Le projet de loi, qui instituait la peine de mort pour les « homosexuels récidivistes » et les séropositifs, devait rendre aussi mener à la dissolution des organisation LGBT et la publication de matériel « pro-gay ». Il devrait être présenté en janvier au Parlement et, malgré les promesses du président ougandais, les organisations de défense des droits de l'homme et les associations LGBT vont continuer à exercer des pressions pour que cette loi ne passe pas.
Jon Tollefson, porte-parole du Département d'État américain: « On s'attend à ce que le président Museveni soit à la hauteur de sa réputation de leader dans la lutte contre le VIH et le sida en Afrique. C'est une question essentielle de droits de l'homme. [Ce projet de loi] fait obstruction aux traitements et à la prévention sur le front du VIH. »

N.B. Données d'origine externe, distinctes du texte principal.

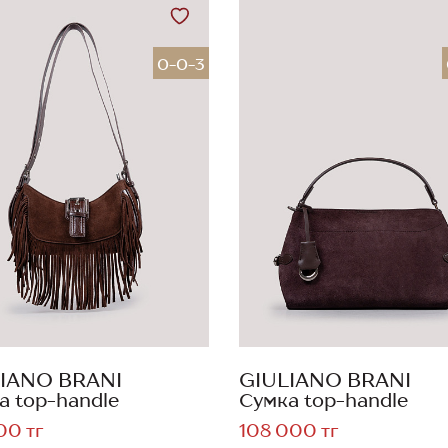
0-0-3
IANO BRANI
GIULIANO BRANI
а top-handle
Сумка top-handle
00 тг
108 000 тг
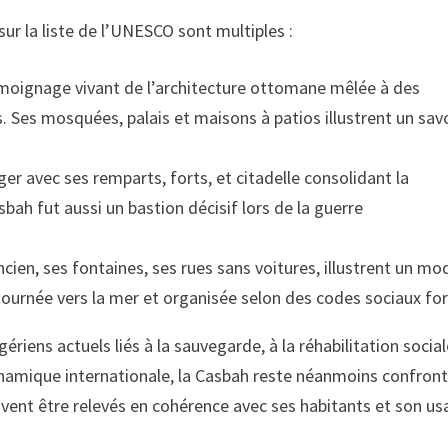
sur la liste de l’UNESCO sont multiples :
moignage vivant de l’architecture ottomane mêlée à des
 Ses mosquées, palais et maisons à patios illustrent un savo
ger avec ses remparts, forts, et citadelle consolidant la
sbah fut aussi un bastion décisif lors de la guerre
cien, ses fontaines, ses rues sans voitures, illustrent un mo
 tournée vers la mer et organisée selon des codes sociaux for
gériens actuels liés à la sauvegarde, à la réhabilitation social
dynamique internationale, la Casbah reste néanmoins confron
ivent être relevés en cohérence avec ses habitants et son u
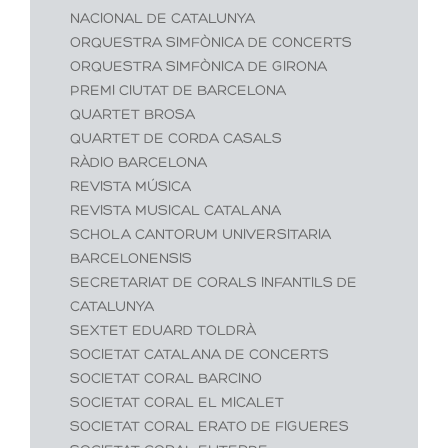
NACIONAL DE CATALUNYA
ORQUESTRA SIMFÒNICA DE CONCERTS
ORQUESTRA SIMFÒNICA DE GIRONA
PREMI CIUTAT DE BARCELONA
QUARTET BROSA
QUARTET DE CORDA CASALS
RÀDIO BARCELONA
REVISTA MÚSICA
REVISTA MUSICAL CATALANA
SCHOLA CANTORUM UNIVERSITARIA
BARCELONENSIS
SECRETARIAT DE CORALS INFANTILS DE
CATALUNYA
SEXTET EDUARD TOLDRÀ
SOCIETAT CATALANA DE CONCERTS
SOCIETAT CORAL BARCINO
SOCIETAT CORAL EL MICALET
SOCIETAT CORAL ERATO DE FIGUERES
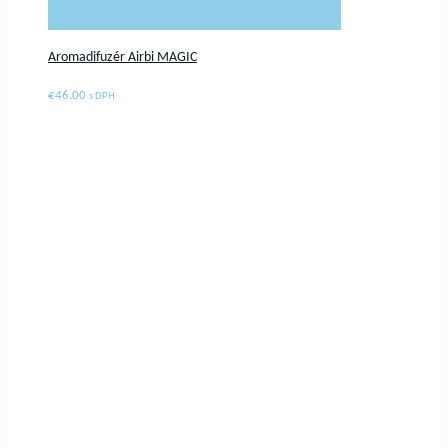
Aromadifuzér Airbi MAGIC
€
46.00
s DPH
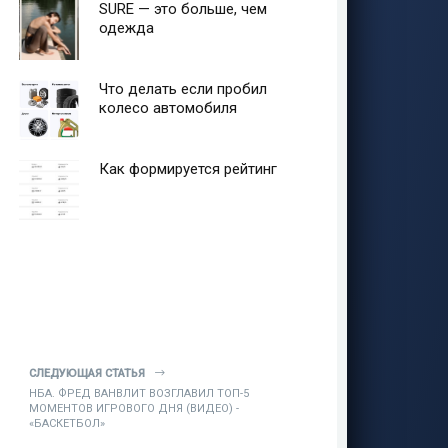
SURE — это больше, чем
одежда
Что делать если пробил
колесо автомобиля
Как формируется рейтинг
СЛЕДУЮЩАЯ СТАТЬЯ
НБА. ФРЕД ВАНВЛИТ ВОЗГЛАВИЛ ТОП-5
МОМЕНТОВ ИГРОВОГО ДНЯ (ВИДЕО) -
«БАСКЕТБОЛ»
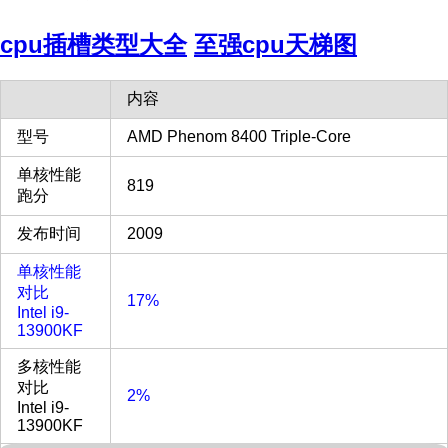
cpu插槽类型大全
至强cpu天梯图
内容
型号
AMD Phenom 8400 Triple-Core
单核性能
819
跑分
发布时间
2009
单核性能
对比
17%
Intel i9-
13900KF
多核性能
对比
2%
Intel i9-
13900KF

« Il a été très clair sur le fait qu'il n'acceptera pas le retour de la meine de mort ou un durcissement de la loi sur la question. [Le Département d'État] s'attend à une décriminalisation totale des relations sexuelles entre adultes consentants. Il n'y a aucun doute à avoir là-dessus. »
Médecins sans frontières a nommé le VIH et le sida dans cette région un des dix sujets majeurs de préoccupation humanitaire. Le groupe Facebook francophone créé suite à l'article de Madjid Ben Chikh dans la Revue de Minorités a réussi à rassembler plus de 17.000 personnes en moins d'une semaine. Signe que le sujet touche beaucoup de personnes, même en France.